Westfeldt, 42, doesn't look like a rebel. She's a smiley, earnest, down-to-earth, fashionable Upper-Westsider, chatting cheerfully while brushing back her long blond hair.
"She's an open book," said Jon Hamm, her boyfriend of 14 years and a co-star of "Friends With Kids." "There's not a lot of subterfuge or deflection in her, probably to her detriment. Sometimes the press can be a nasty beast, no offense. She is the most open-hearted, sweetest most loving person that I know. And I think that's pretty obvious in her work."
That work includes stints on Broadway and numerous TV series, but her most personal work are her three penned films, all of which reveal an instinct to reexamine society's assumptions.
"Friends With Kids" may sound like a facile premise, but the title has a double meaning. As much as it's about a pair of friends having a baby, it's about the experience of seeing your close friends marry, move to the suburbs (or, in the film, Brooklyn) and lose their old identities behind a BabyBjorn wall.
Julie and Jason's circle of friends have all crossed the child Rubicon, with varying results. Maya Rudolph and Chris O'Dowd play a sleep-deprived couple drowning in diapers but surviving, while Kristen Wiig and Hamm are in a relationship becoming undone by the stress of parenting.
Much of the film, shot on a small budget over four weeks last year in the midst of one of New York's snowiest winters, is centered on a trio of dinner scenes.

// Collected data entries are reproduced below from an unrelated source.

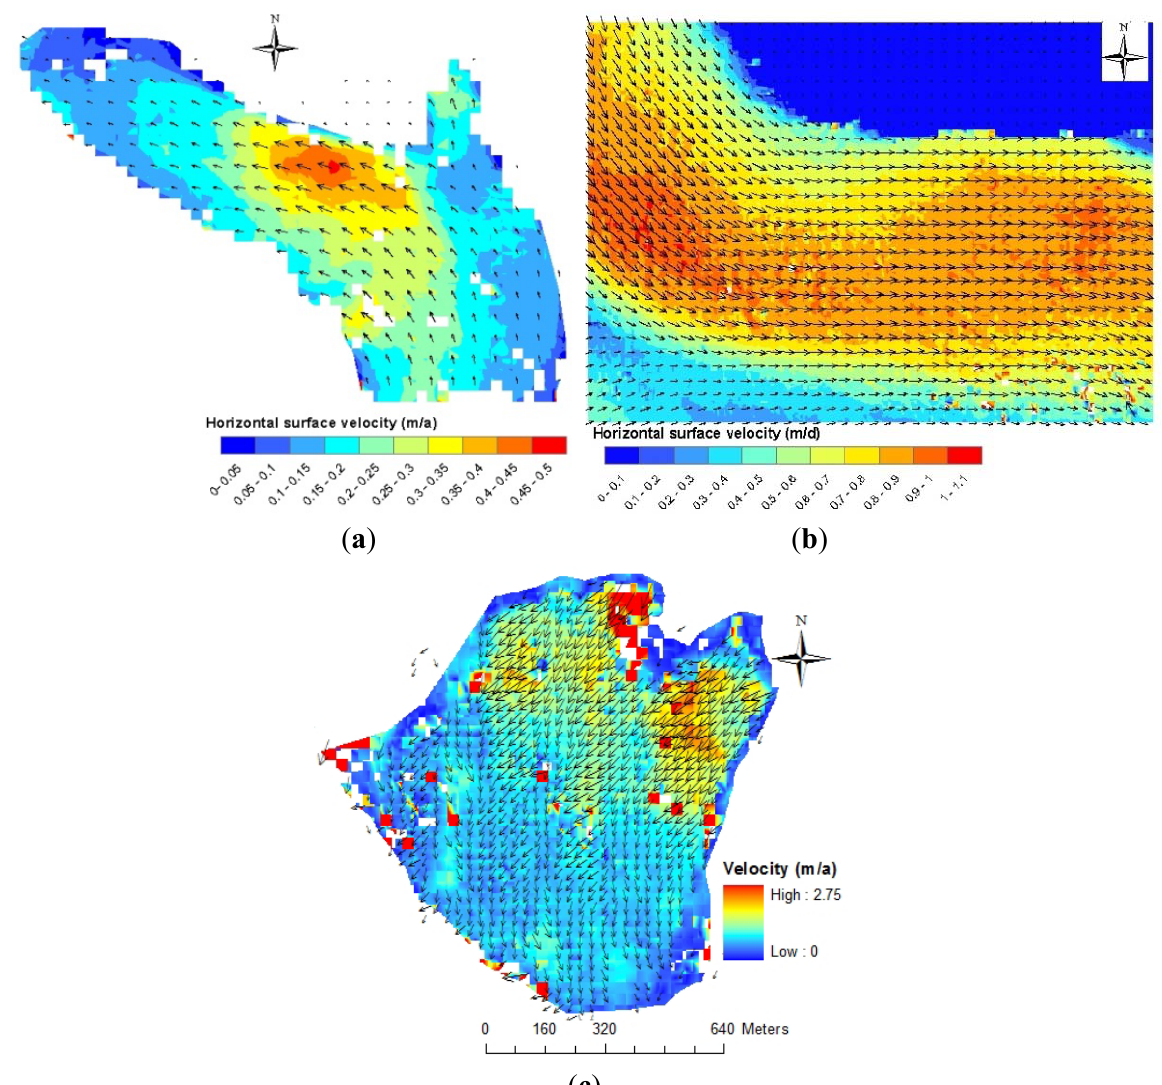
Figure 5. Velocity (ma − 1 ) maps and vectors of ( a ) the Muragl rockglacier, ( b ) the Nigardsbreen glacier and ( c ) the La Clapière landslide computed using the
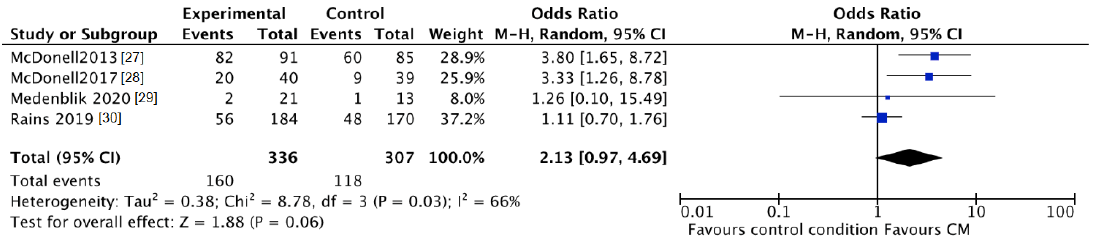
Figure 4. Forest plot of the comparison CM versus standard care after intervention, percentage of participants with negative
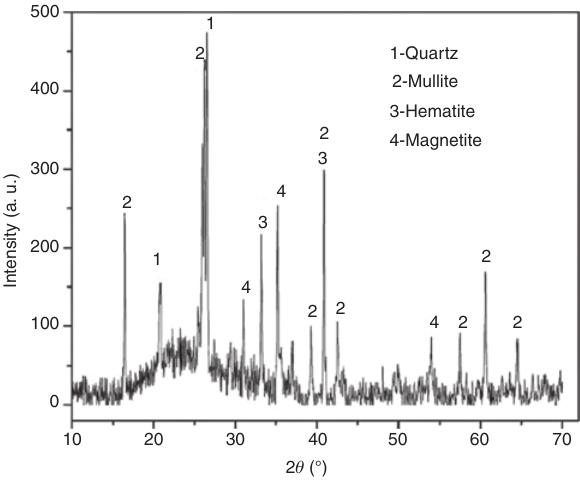
Figure 1: XRD pattern of fly ash.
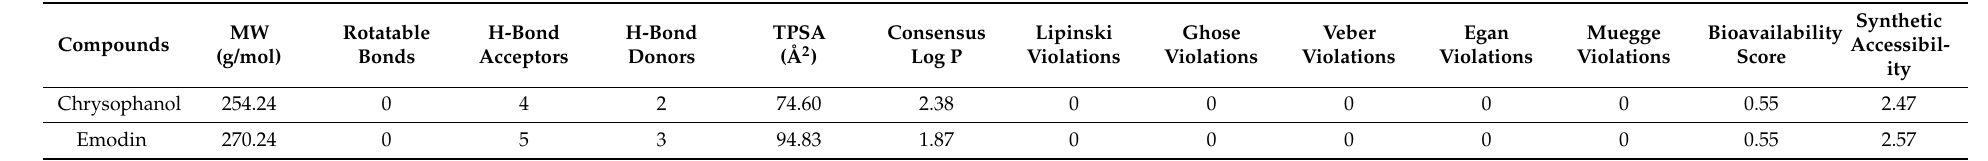
Table 7. Drug-likeness prediction from SwissADME server (MW = Molecular Weight, TPSA = total polar surface area, Consensus Log P = average of all predicted Log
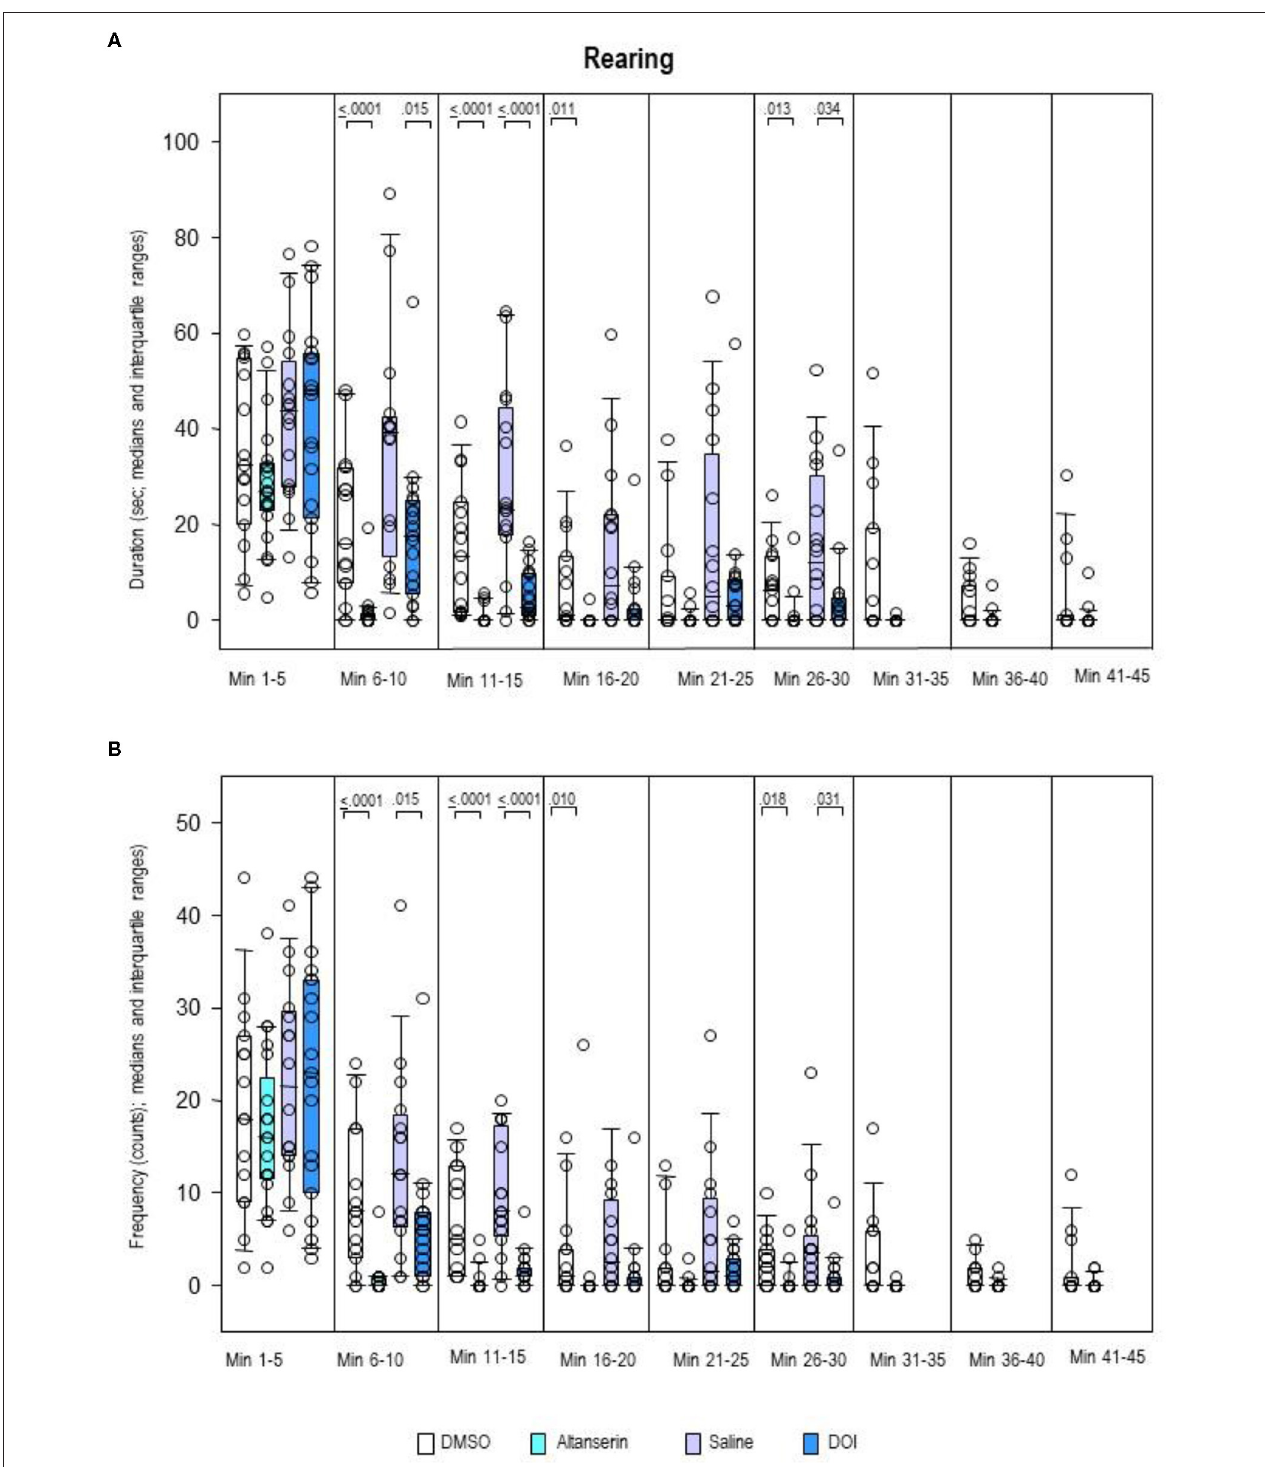
FIGURE 9 | Rearing. Duration (s) and frequency (counts) after 10 mg/kg of altanserin (turquoise), 0.5 mg/kg of 2,5-dimethoxy-4-iodoamphetamine (DOI; blue), and the respective vehicles [dimethyl sulfoxide (DMSO), white; saline, light purple]. The figure shows box and whisker plots of median rearing durations (A) and frequencies (B) in the individual 5-min bins. The 25th/75th percentiles are given in the boxes, while the 5th/95th percentiles are represented by the whiskers. The circles represent the individual animals. Groups (altanserin vs. DMSO; DOI vs. saline) were compared with the independent Mann–Whitney U -test (two-tailed, α = 0.05). Significant p -values are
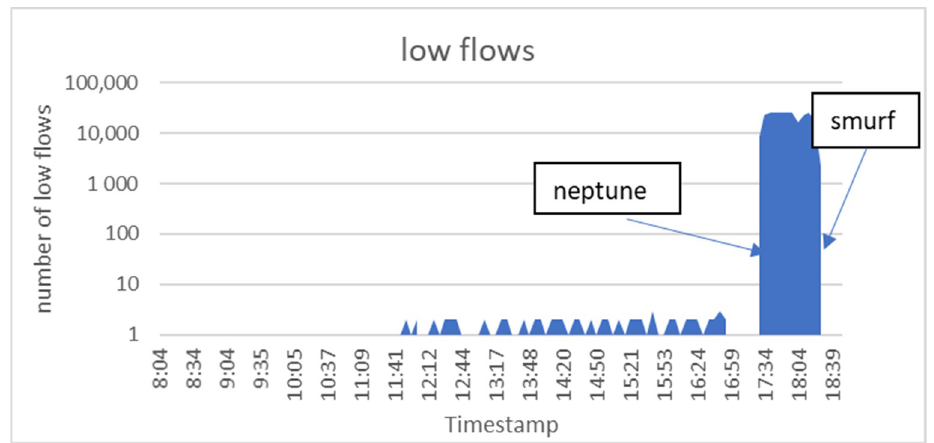
Figure 5. Number of low flows per timestamp for the Friday_1998 dataset.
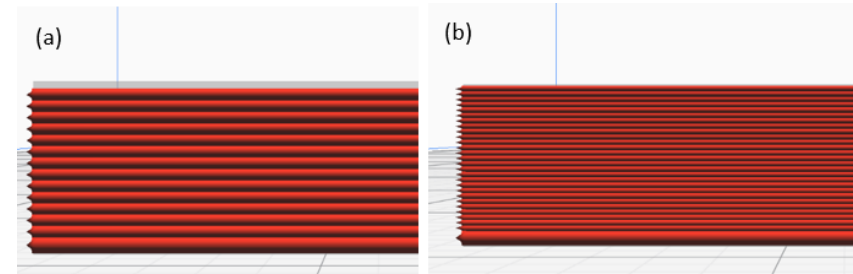
Figure 3. Layer thickness: ( a ) 0.10 mm ( b ) 0.20 mm .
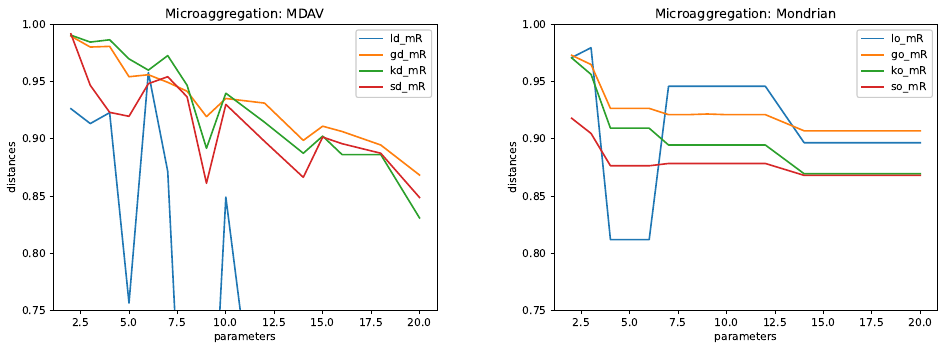
Figure 3. Rank correlation of mean Shapley values (_Rm) for MDAV ( left ) and Mondrian ( right ) (letters d and o) using linear regression (letter l), SGD Regressor (letter g), Kernel Ridge (letter k), and SVM (letter s). That is, ld_mR reads for linear regression as the machine learning method for data protected using MDAV and the curve corresponding to mean rank correlation. Computations for the Diabetes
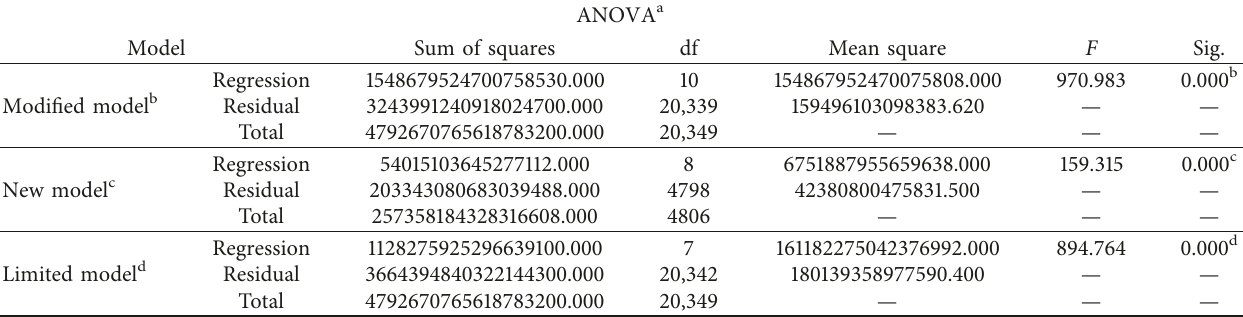
Table 15: ANOVA for a DOE medium office building depending on different models.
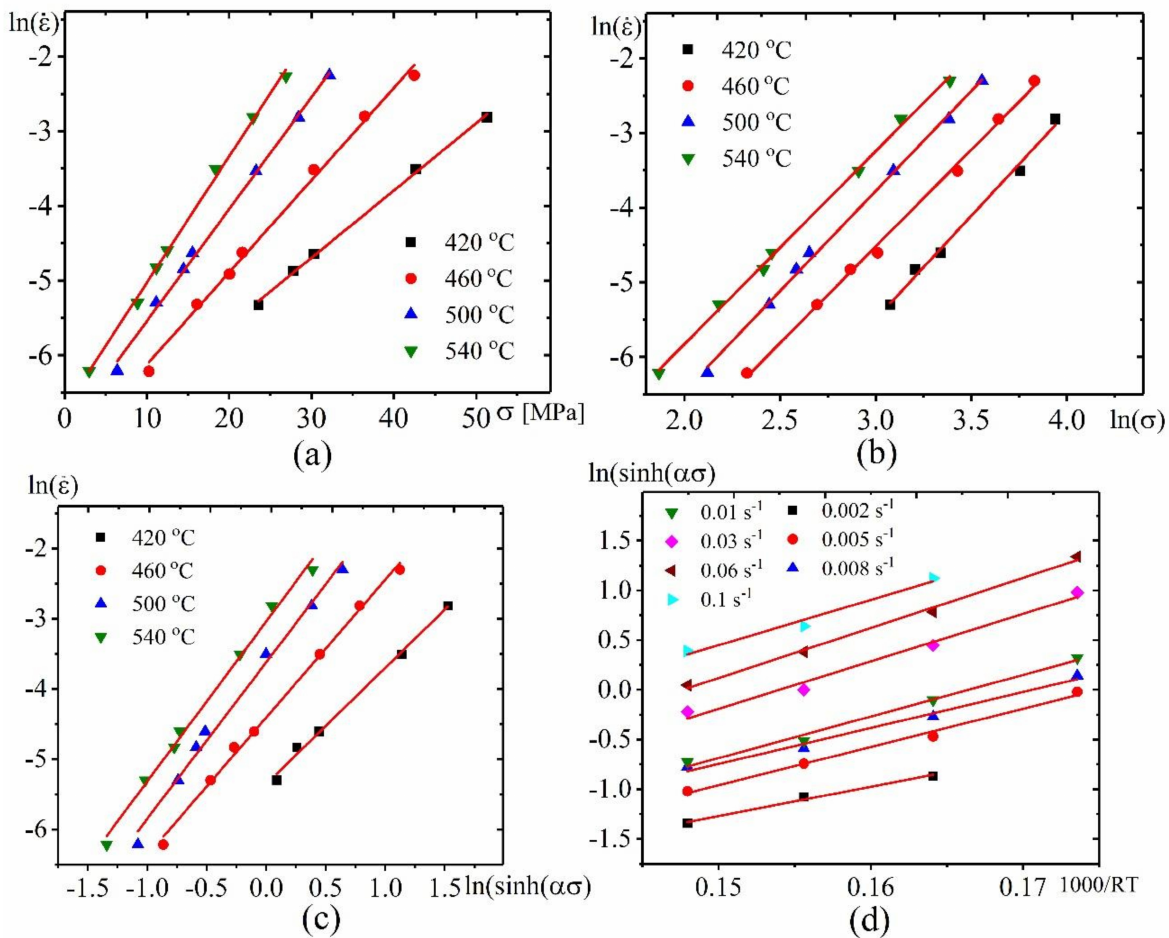
. . . ε − ln σ , ( b ) ln ε − σ , ( c ) ln ε − lnsinh ( ασ ) , and ( d ) lnsinh ( ασ ) − 1000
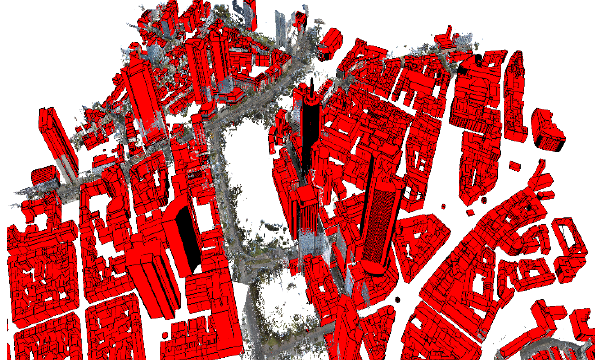
Figure 1. GUI showing CityGML LOD2 overlaid with Mobile Mapping point cloud Users have the possibility to select façades of interest for the reconstruction process. Prior to the reconstruction, points belonging to the selected façade have to be extracted from the point cloud. For that purpose all points have to be transformed into a local coordinate system defined by the selected façade. Only points within a clip box around the façade are stored for further processing. Figure 3 shows exemplarily a selected façade (depicted in green) with the corresponding local coordinate system. The underlying building model consists of LOD2.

With cinematographer Will Rexer, Westfeldt studied the camera movements of large dinner scenes in films like "Hannah and Her Sisters" and "The Big Chill."
"It really was the ensemble dynamic that I was most interested in," Westfeldt said. "The original kernel was just being out of sync with my peer group."
Scott and his wife, producer Naomi Sablan, are old friends of Hamm and Westfeldt. With two kids of their own, they were very much part of those peers.
"My first reaction when I read the script was that I was very moved by it, but at the same time, I was just kind of like, 'Oh s---. I'm sorry, you guys'," Scott said. "We were exactly those friends who disappeared when we were at home with a colicky baby."
Hamm and Westfeldt don't have children. They split time between New York and Los Angeles, where they have a house and a beloved shepherd mix rescue.
"Jon says we live in LA. I say we're entirely bicoastal," said Westfeldt, unready to divorce herself from a Manhattan identity.
The relatively recent fame that "Mad Men" has brought Hamm has made their relationship more public than either Westfeldt or Hamm would like.
Westfeldt stresses the importance of keeping a separate, private life outside of "the swirl," and shrugs at the prying: "What are you going to do?"